Dr. Malkin's research is closely integrated with his clinical field of expertise. Specifically, his research program focuses primarily on genetic mechanisms of childhood cancer susceptibility and the genetic basis of childhood sarcomas (cancers of bone, muscle and other soft tissues). His research team was the first to demonstrate that highly variable regions of DNA, termed copy number variations, are found in excess in the blood of individuals who harbor germline TP53 mutations, both children and adults, at very high risk of developing cancer and may represent the earliest genetic changes that ultimately lead to development of cancer.
In addition, in collaboration with several national and international colleagues, he is studying the genome of children with specific types of brain tumors and sarcomas, using high-resolution genomic platforms, to identify novel genetic biomarkers of disease susceptibility and outcome. Recently, his work has focused on application of this genetic/genomic information to develop rational clinical surveillance and treatment guidelines for children and adults deemed at genetic ‘high risk’ for cancer. In his work on the common pediatric soft tissue tumor, rhabdomyosarcoma, Dr. Malkin has studied the molecular and cell biology pathways that are associated with the development and progression of these cancers, and has identified molecules that might represent viable targets for novel drug therapies.
Dr. Malkin’s research program focuses on understanding the genetic and genomic mechanisms of childhood cancer susceptibility. Recently, his work has addressed the application of genomics to develop rational clinical surveillance and treatment guidelines for children and adults at genetic “high risk” for cancer. Specific research areas include:
- Development of innovative clinical and molecular biomarker (circulating tumor DNA) approaches for early cancer detection in carriers of germline TP53 mutations (Li-Fraumeni syndrome (LFS)).

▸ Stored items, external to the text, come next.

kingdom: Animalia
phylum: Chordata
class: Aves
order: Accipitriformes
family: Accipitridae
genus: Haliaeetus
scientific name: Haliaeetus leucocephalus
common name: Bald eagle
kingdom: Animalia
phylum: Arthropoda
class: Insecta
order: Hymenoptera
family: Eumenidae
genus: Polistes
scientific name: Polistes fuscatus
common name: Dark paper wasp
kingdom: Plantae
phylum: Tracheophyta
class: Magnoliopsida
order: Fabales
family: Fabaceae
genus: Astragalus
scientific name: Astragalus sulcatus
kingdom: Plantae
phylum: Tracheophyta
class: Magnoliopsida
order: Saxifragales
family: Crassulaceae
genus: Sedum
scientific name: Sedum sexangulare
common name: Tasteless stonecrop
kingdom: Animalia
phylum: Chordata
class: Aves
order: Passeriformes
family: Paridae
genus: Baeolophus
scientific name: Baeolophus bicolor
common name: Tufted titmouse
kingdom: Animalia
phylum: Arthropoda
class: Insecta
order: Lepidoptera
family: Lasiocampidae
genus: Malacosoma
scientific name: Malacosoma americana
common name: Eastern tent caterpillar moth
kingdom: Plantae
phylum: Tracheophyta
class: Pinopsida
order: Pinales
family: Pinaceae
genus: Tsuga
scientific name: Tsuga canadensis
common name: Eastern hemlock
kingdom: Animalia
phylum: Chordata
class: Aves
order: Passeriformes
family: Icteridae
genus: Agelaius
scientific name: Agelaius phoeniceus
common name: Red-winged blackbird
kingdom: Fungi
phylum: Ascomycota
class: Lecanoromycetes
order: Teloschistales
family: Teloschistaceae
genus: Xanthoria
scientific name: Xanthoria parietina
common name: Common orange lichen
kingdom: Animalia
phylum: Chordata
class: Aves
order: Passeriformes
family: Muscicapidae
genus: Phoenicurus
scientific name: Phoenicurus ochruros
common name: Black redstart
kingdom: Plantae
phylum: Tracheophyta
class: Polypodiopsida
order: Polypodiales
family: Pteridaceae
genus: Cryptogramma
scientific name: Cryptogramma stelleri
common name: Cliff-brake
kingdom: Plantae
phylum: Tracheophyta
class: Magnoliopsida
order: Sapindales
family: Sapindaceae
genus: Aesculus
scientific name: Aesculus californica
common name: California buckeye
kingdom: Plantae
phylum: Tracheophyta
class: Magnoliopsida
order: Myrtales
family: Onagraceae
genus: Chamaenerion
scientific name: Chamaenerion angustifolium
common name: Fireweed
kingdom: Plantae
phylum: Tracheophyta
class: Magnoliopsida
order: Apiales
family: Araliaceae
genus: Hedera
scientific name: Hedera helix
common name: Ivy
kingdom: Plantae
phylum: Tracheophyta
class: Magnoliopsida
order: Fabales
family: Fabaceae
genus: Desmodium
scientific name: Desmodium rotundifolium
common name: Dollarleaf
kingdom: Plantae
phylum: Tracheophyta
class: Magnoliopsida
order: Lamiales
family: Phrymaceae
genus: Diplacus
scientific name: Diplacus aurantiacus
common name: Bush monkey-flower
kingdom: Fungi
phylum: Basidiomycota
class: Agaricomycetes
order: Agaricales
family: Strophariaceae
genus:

- Exploration and implementation of pharmacologic interventions to inhibit tumor formation in Trp53-mutant animal models and human TP53 mutation carriers.
- Identification of (epi) genomic events that modify tumor age of onset and phenotype in TP53 mutation carriers.
- Implementation of precision oncology platforms, integrating next generation sequencing with novel clinical trial design, for children with difficult-to-treat cancer.